◆ Task details: All of the listing should be output exactly, apart from the pictures.

◆ Dataset content:

········

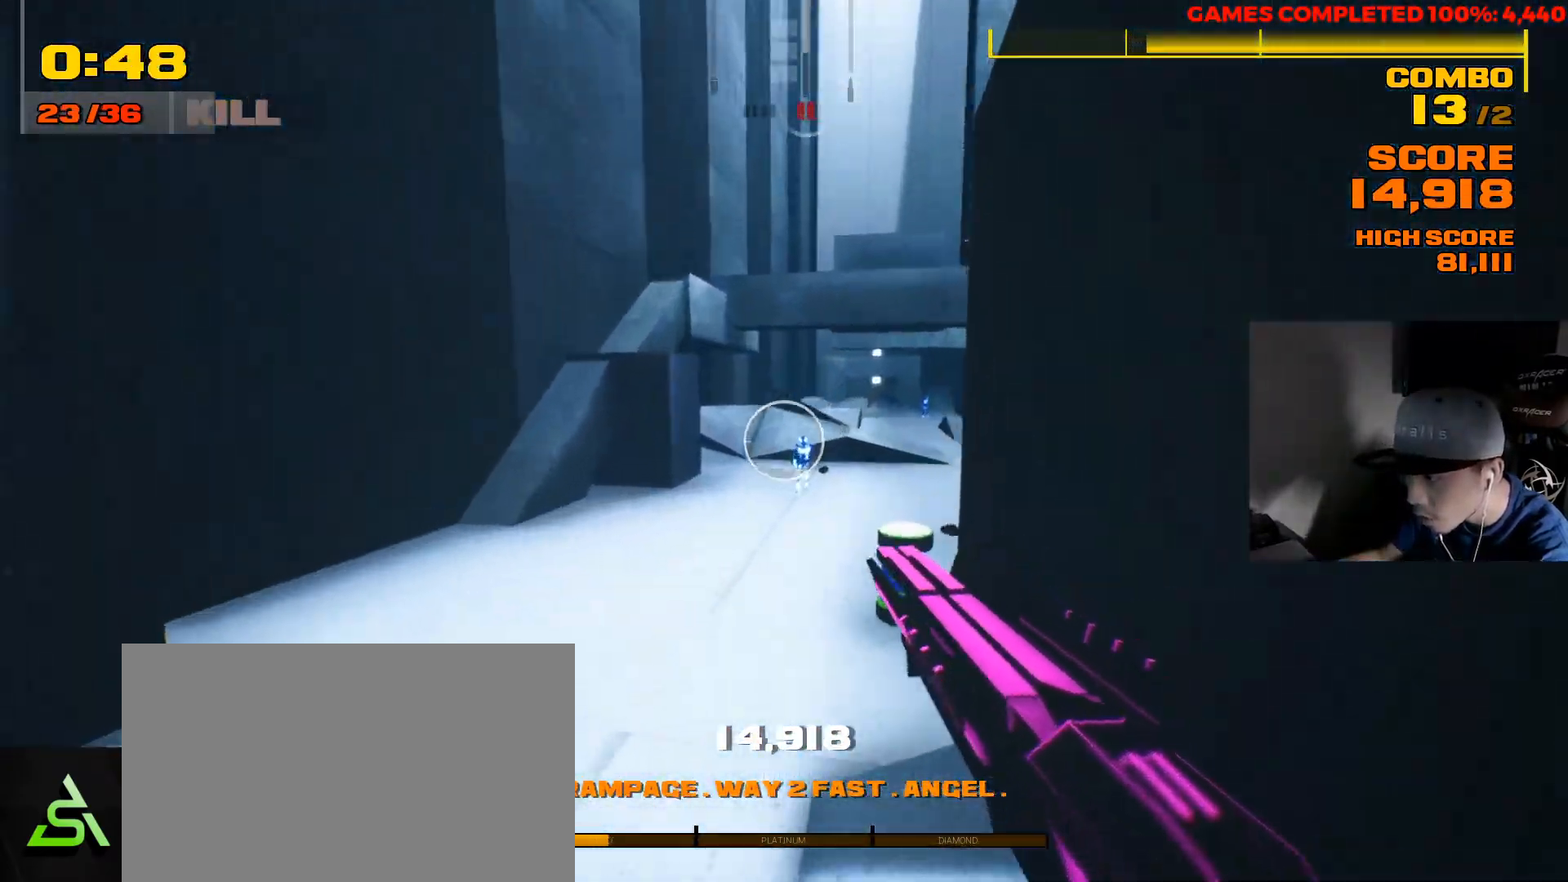
{"keys": ["a"], "mouse": [], "events": [[17, "s", "down"], [67, "mouse_left", "down"], [133, "d", "down"], [183, "mouse_left", "up"], [433, "a", "down"], [467, "d", "up"], [467, "s", "up"]]}
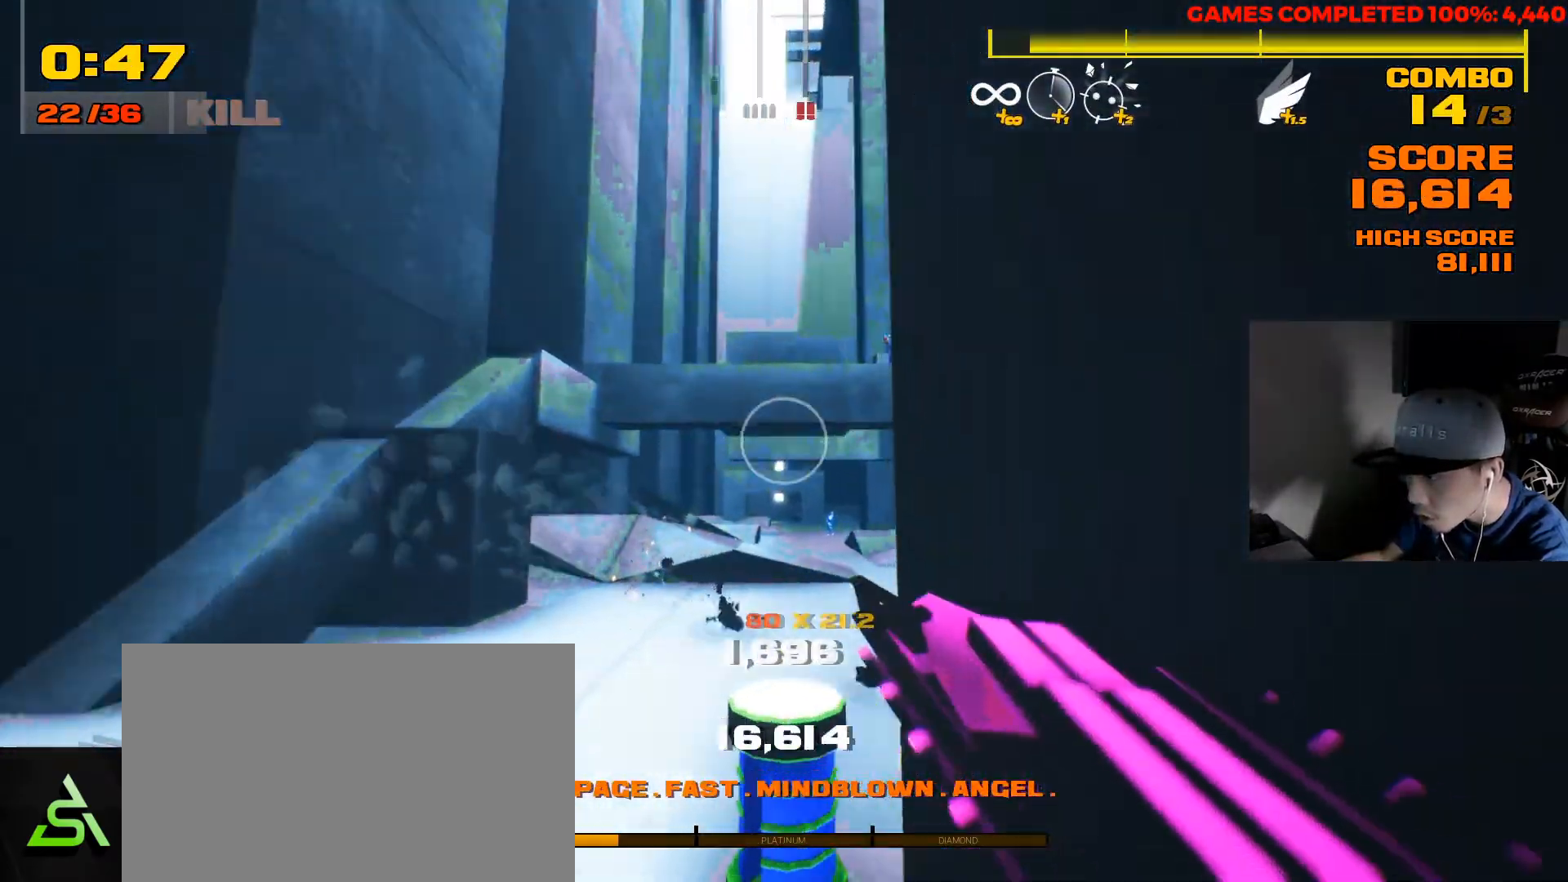
{"keys": [], "mouse": [], "events": [[400, "a", "up"]]}
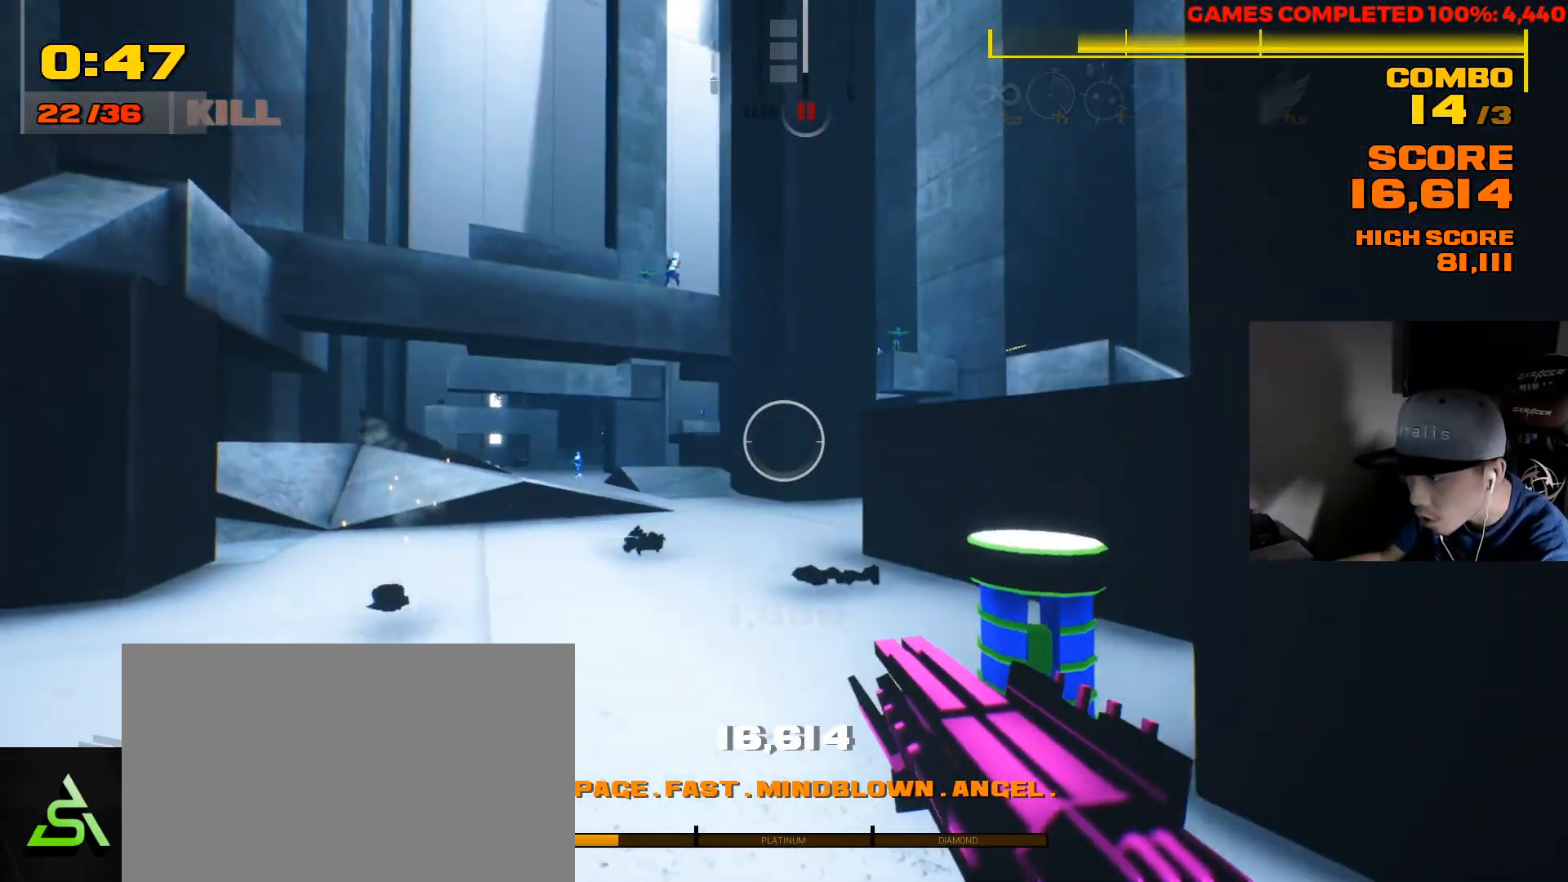
{"keys": ["d", "s"], "mouse": ["left"], "events": [[33, "d", "down"], [133, "s", "down"], [183, "space", "down"], [250, "space", "up"], [383, "mouse_left", "down"]]}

········

◆ Output for this task:
{"keys": ["a"], "mouse": [], "events": [[17, "s", "down"], [67, "mouse_left", "down"], [133, "d", "down"], [183, "mouse_left", "up"], [433, "a", "down"], [467, "d", "up"], [467, "s", "up"]]}
{"keys": [], "mouse": [], "events": [[400, "a", "up"]]}
{"keys": ["d", "s"], "mouse": ["left"], "events": [[33, "d", "down"], [133, "s", "down"], [183, "space", "down"], [250, "space", "up"], [383, "mouse_left", "down"]]}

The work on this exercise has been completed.